IT CAN cost a desperate user over a thousand rand, but there is no evidence that the Rayma bracelet actually relieves pain, according to the Advertising Standards Authority, according to a report on iol.co.za.
In a ruling published on its website on Wednesday, the ASA finally lost patience with the company touting the devices, and ordered it to submit its ad material for pre-publication screening.
The ruling came after Topline Innovations' promotional material for the bracelet repeatedly fell foul of ASA rules.
The ASA said it had ruled in 2007 that the ads "created a misleading impression that the bracelet will relieve pain when used by anybody, which has not been proven and was therefore unsubstantiated".
Though Topline was ordered to stop making the claim, there had been a fresh consumer complaint later that year, and another one last month.
Through an advertising agency, Topline had claimed that the bracelet offered "bioelectromagnetic therapy" and was "a genuine product which has a valid place within the natural health sector".
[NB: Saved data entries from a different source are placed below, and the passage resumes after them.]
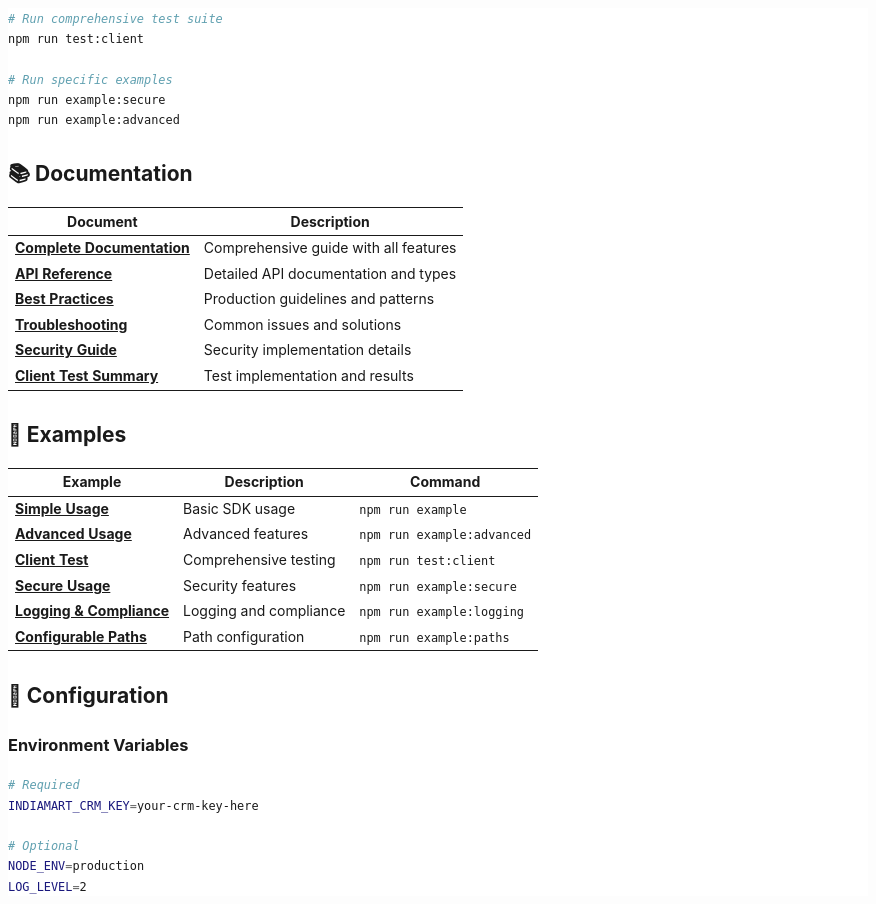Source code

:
 ```bash
# Run comprehensive test suite
npm run test:client

# Run specific examples
npm run example:secure
npm run example:advanced
```

## 📚 Documentation

| Document | Description |
|----------|-------------|
| [**Complete Documentation**](./SDK_DOCUMENTATION.md) | Comprehensive guide with all features |
| [**API Reference**](./API_REFERENCE.md) | Detailed API documentation and types |
| [**Best Practices**](./BEST_PRACTICES.md) | Production guidelines and patterns |
| [**Troubleshooting**](./TROUBLESHOOTING.md) | Common issues and solutions |
| [**Security Guide**](./SECURITY_AND_PERFORMANCE_FIXES.md) | Security implementation details |
| [**Client Test Summary**](./CLIENT_TEST_SUMMARY.md) | Test implementation and results |

## 🧪 Examples

| Example | Description | Command |
|---------|-------------|---------|
| [**Simple Usage**](./examples/simple-usage.js) | Basic SDK usage | `npm run example` |
| [**Advanced Usage**](./examples/advanced-usage.js) | Advanced features | `npm run example:advanced` |
| [**Client Test**](./examples/simple-client-test.js) | Comprehensive testing | `npm run test:client` |
| [**Secure Usage**](./examples/secure-usage.js) | Security features | `npm run example:secure` |
| [**Logging & Compliance**](./examples/logging-and-compliance.js) | Logging and compliance | `npm run example:logging` |
| [**Configurable Paths**](./examples/configurable-paths.js) | Path configuration | `npm run example:paths` |

## 🔧 Configuration

### Environment Variables

```bash
# Required
INDIAMART_CRM_KEY=your-crm-key-here

# Optional
NODE_ENV=production
LOG_LEVEL=2
```
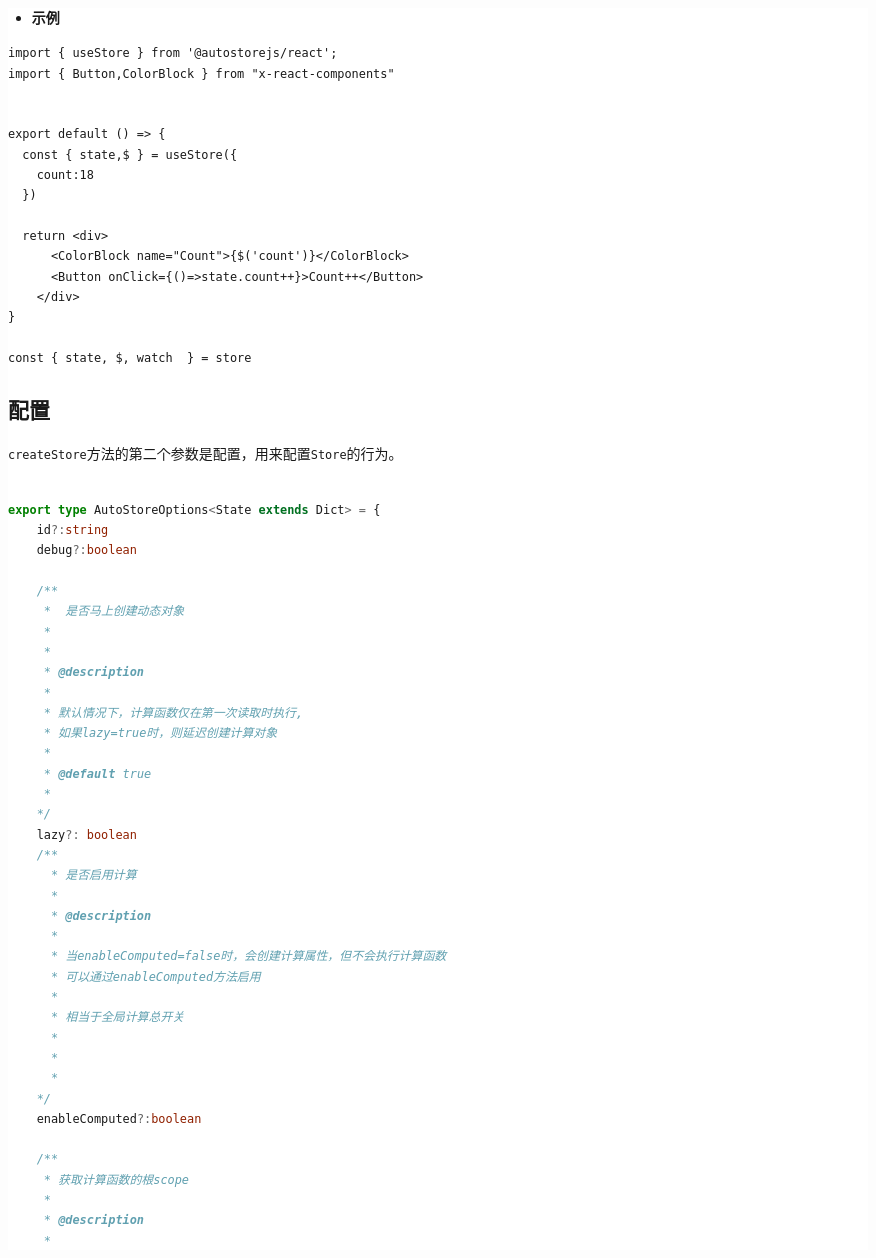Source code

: - **示例**

```tsx
import { useStore } from '@autostorejs/react';
import { Button,ColorBlock } from "x-react-components"
 

export default () => {
  const { state,$ } = useStore({
    count:18
  }) 

  return <div>    
      <ColorBlock name="Count">{$('count')}</ColorBlock>
      <Button onClick={()=>state.count++}>Count++</Button>
    </div>
} 

const { state, $, watch  } = store
```



## 配置

`createStore`方法的第二个参数是配置，用来配置`Store`的行为。

```ts

export type AutoStoreOptions<State extends Dict> = { 
    id?:string 
    debug?:boolean 

    /**
     *  是否马上创建动态对象
     * 
     * 
     * @description
     * 
     * 默认情况下，计算函数仅在第一次读取时执行,
     * 如果lazy=true时，则延迟创建计算对象
     * 
     * @default true
     * 
    */
    lazy?: boolean 
    /**
      * 是否启用计算
      * 
      * @description
      * 
      * 当enableComputed=false时，会创建计算属性，但不会执行计算函数
      * 可以通过enableComputed方法启用
      * 
      * 相当于全局计算总开关
      * 
      *       
      * 
    */
    enableComputed?:boolean
    
    /**
     * 获取计算函数的根scope
     * 
     * @description
     * 
```
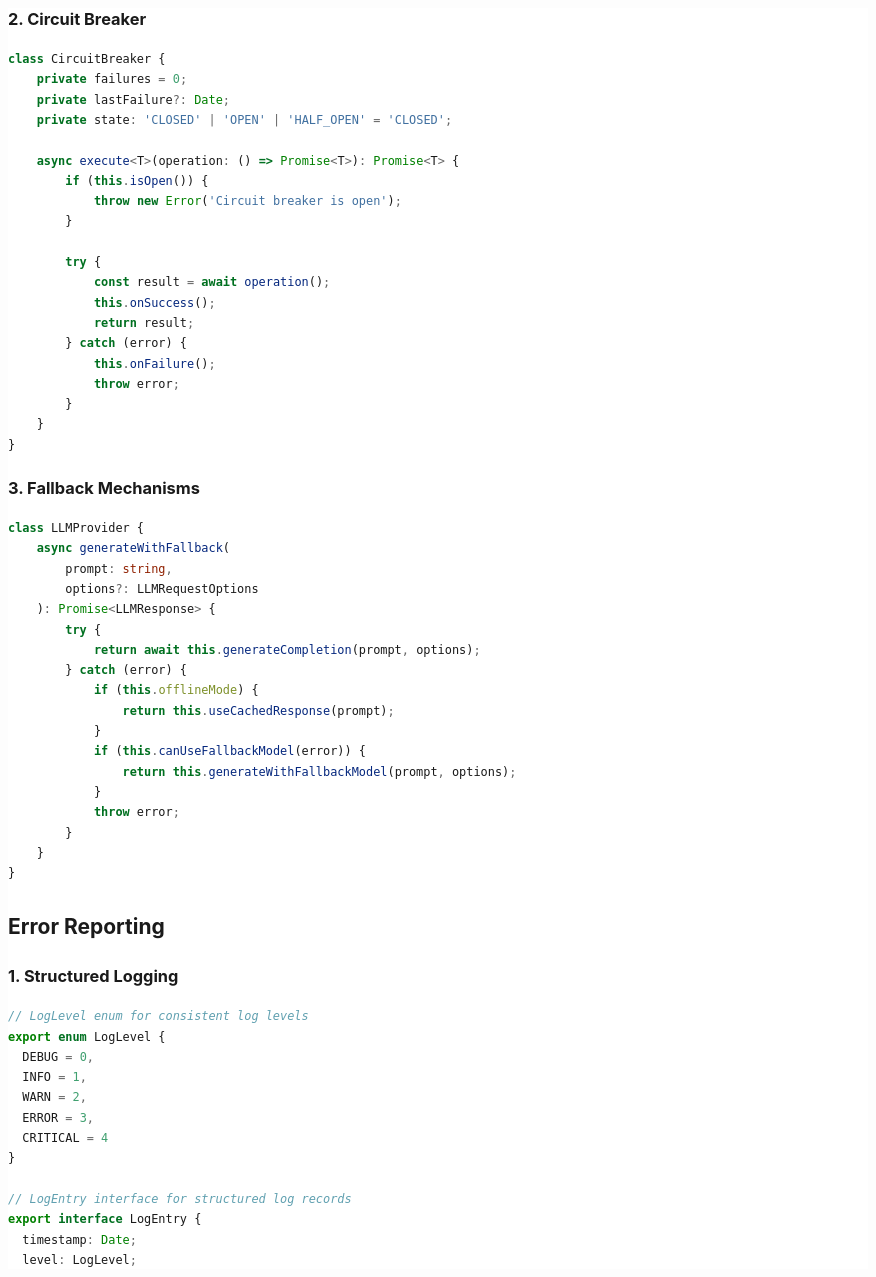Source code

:### 2. Circuit Breaker
```typescript
class CircuitBreaker {
    private failures = 0;
    private lastFailure?: Date;
    private state: 'CLOSED' | 'OPEN' | 'HALF_OPEN' = 'CLOSED';

    async execute<T>(operation: () => Promise<T>): Promise<T> {
        if (this.isOpen()) {
            throw new Error('Circuit breaker is open');
        }

        try {
            const result = await operation();
            this.onSuccess();
            return result;
        } catch (error) {
            this.onFailure();
            throw error;
        }
    }
}
```

### 3. Fallback Mechanisms
```typescript
class LLMProvider {
    async generateWithFallback(
        prompt: string,
        options?: LLMRequestOptions
    ): Promise<LLMResponse> {
        try {
            return await this.generateCompletion(prompt, options);
        } catch (error) {
            if (this.offlineMode) {
                return this.useCachedResponse(prompt);
            }
            if (this.canUseFallbackModel(error)) {
                return this.generateWithFallbackModel(prompt, options);
            }
            throw error;
        }
    }
}
```

## Error Reporting

### 1. Structured Logging
```typescript
// LogLevel enum for consistent log levels
export enum LogLevel {
  DEBUG = 0,
  INFO = 1,
  WARN = 2,
  ERROR = 3,
  CRITICAL = 4
}

// LogEntry interface for structured log records
export interface LogEntry {
  timestamp: Date;
  level: LogLevel;
```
It had said over 14 million Rayma bracelets had been sold worldwide to date, including 12 000 in South Africa.
The ASA said however that pain claims such as Topline was making required substantiation from an independent expert, based on credible studies and research.
It ordered Topline to submit its revised ad material to the Association for Communication and Advertising's advisory service for "pre-publication advice".